De Blasio Calls for N.Y. City to Attract Better-Paying Jobs

New York Mayor Bill de Blasio cited the need to attract higher-paying jobs in his annual State of the City address.

"We have to drive up incomes," de Blasio said Monday night at the Apollo Theater in Harlem. "That means actually helping people to get the kind of jobs that allow you to afford to live in New York City. Good paying jobs."

The mayor, in the final year of his first team and seeking re-election, kept his comments general.

In last year's speech, by contrast, he released plans for a Brooklyn-Queens light-rail service with an initial cost of $2.5 billion, with capital raised through a nascent nonprofit with the authority to issue tax-exempt bonds.

"The affordability crisis is a fundamental and a profound problem. It's deep but it's not complex," said de Blasio. "The math is real simple. Housing costs kept rising and rising, but incomes didn't."

The mayor repeated his running concerns about the uncertainty of Republican Donald Trump's presidency.

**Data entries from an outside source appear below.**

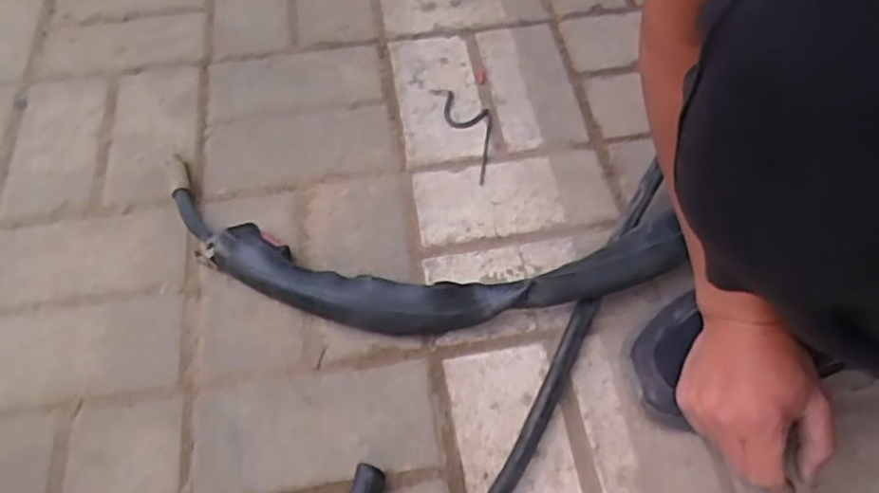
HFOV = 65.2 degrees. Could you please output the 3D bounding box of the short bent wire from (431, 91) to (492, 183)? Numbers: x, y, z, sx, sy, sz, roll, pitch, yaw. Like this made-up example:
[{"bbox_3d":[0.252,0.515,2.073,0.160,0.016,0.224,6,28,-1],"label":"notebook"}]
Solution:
[{"bbox_3d":[0.037,-0.122,0.712,0.048,0.008,0.136,-19,59,-11],"label":"short bent wire"}]

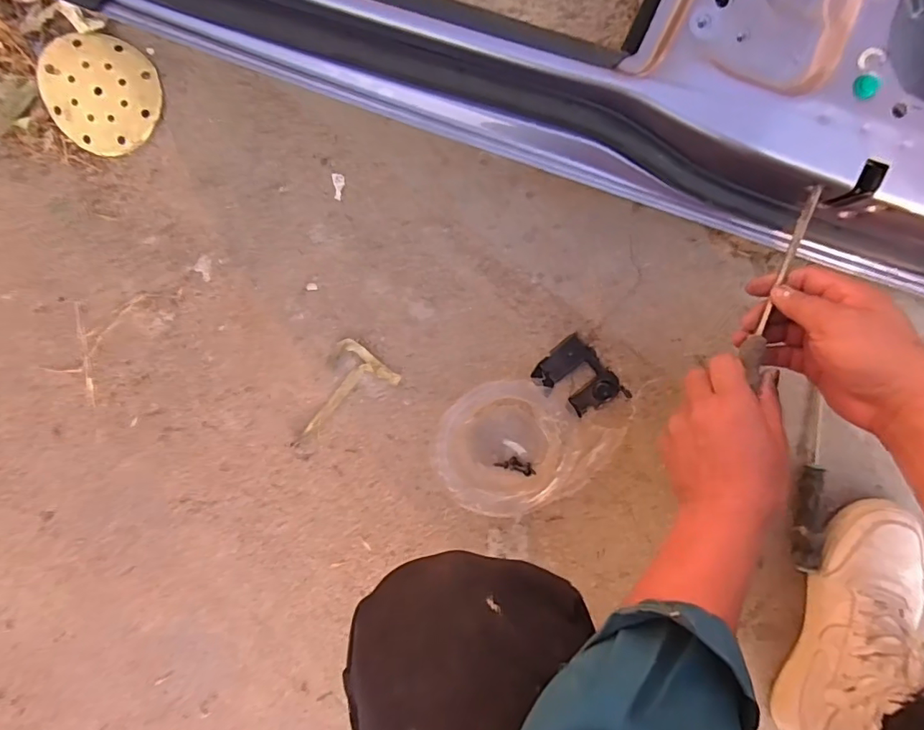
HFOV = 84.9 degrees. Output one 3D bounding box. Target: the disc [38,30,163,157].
[{"bbox_3d":[-0.439,-0.329,0.611,0.139,0.012,0.130,0,96,-4],"label":"disc"}]

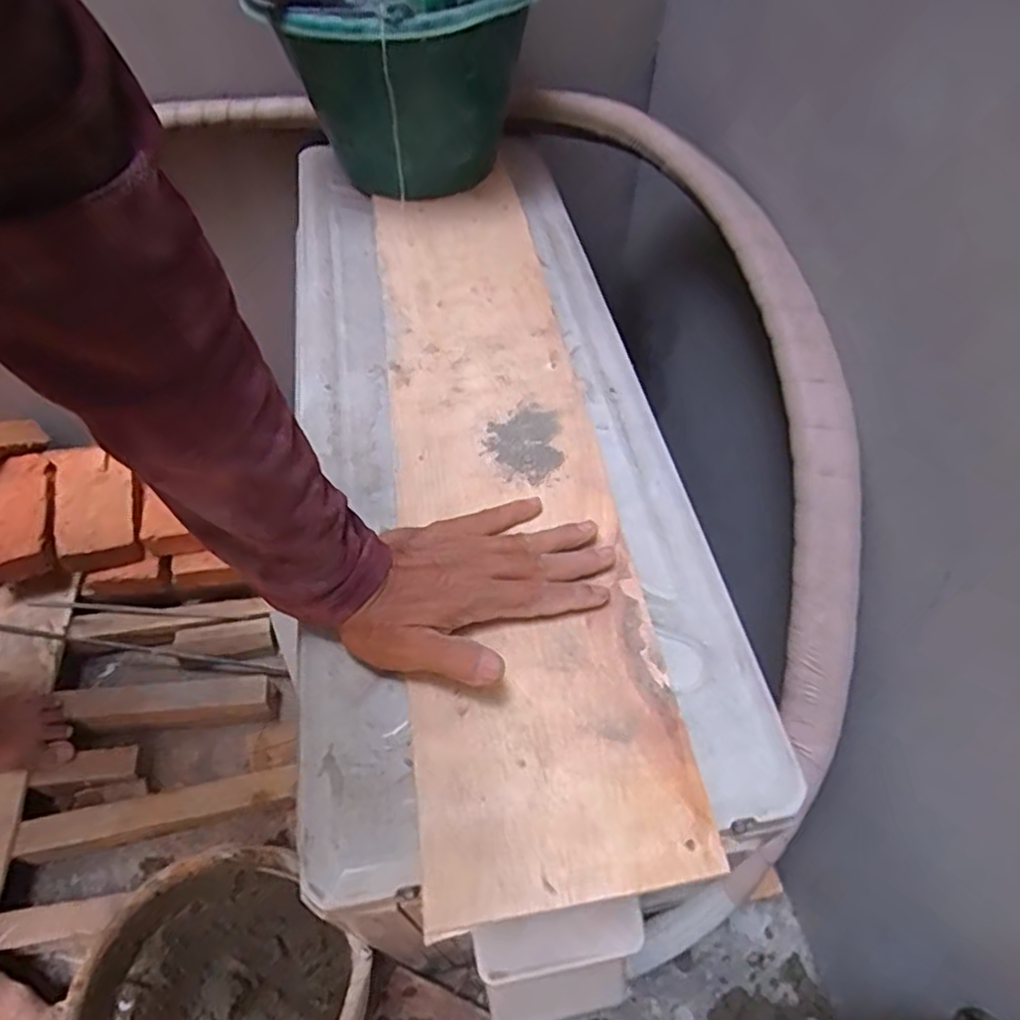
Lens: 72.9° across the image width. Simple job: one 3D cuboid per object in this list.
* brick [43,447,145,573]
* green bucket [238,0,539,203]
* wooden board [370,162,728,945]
[{"bbox_3d":[-0.597,-0.008,0.998,0.104,0.062,0.188,-17,55,-15],"label":"brick"},{"bbox_3d":[-0.102,-0.414,0.671,0.239,0.193,0.225,5,53,1],"label":"green bucket"},{"bbox_3d":[-0.021,-0.054,0.517,0.149,0.020,0.620,-7,55,-8],"label":"wooden board"}]

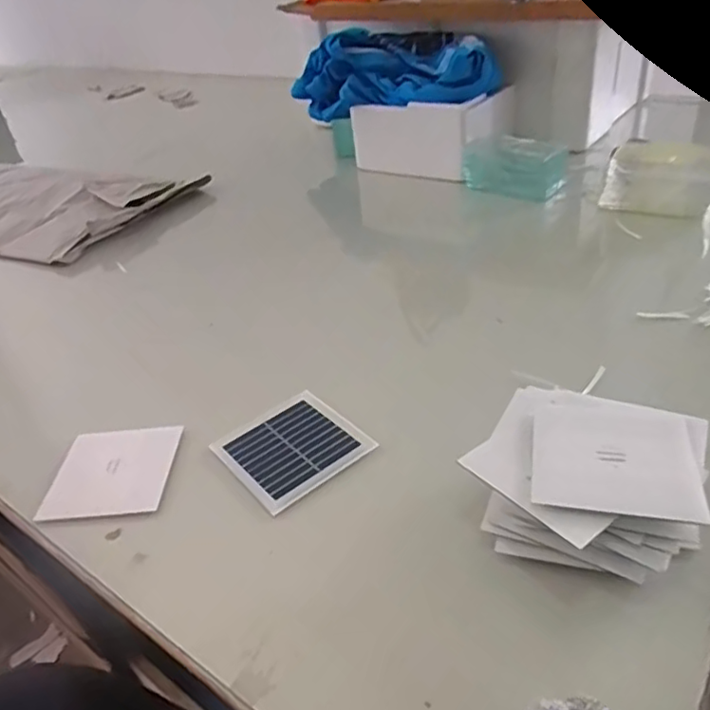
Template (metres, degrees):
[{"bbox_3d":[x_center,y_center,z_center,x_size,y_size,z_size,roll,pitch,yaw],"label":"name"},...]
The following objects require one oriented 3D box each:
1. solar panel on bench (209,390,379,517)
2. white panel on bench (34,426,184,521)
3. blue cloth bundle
[{"bbox_3d":[-0.047,0.070,0.465,0.095,0.007,0.090,-30,41,-28],"label":"solar panel on bench"},{"bbox_3d":[-0.182,0.086,0.463,0.086,0.004,0.082,-5,35,4],"label":"white panel on bench"},{"bbox_3d":[0.047,-0.425,0.932,0.341,0.106,0.128,14,40,27],"label":"blue cloth bundle"}]

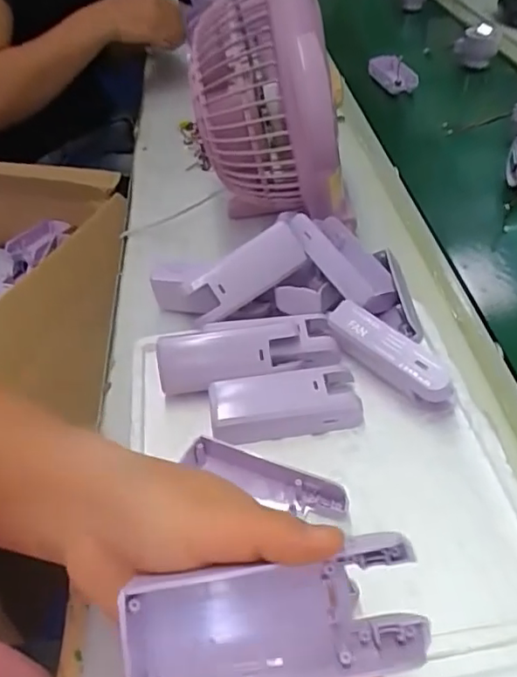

"There [are] a lot of people in the city right now who fear for what's happening, and they fear that Washington won't have their back, that Washington is against them," said de Blasio.

De Blasio, who three weeks ago released his $84.7 billion executive budget for fiscal 2018, repeated his call for a "mansion tax," which faces an uphill battle in Albany, where Republicans control the state Senate.

Such a levy on home sales that exceed $2 million would provide $336 million, said the mayor. The funds, he added, could provide affordable housing for 25,000 elderly city residents.

"If we speak loudly, Albany will listen," he said.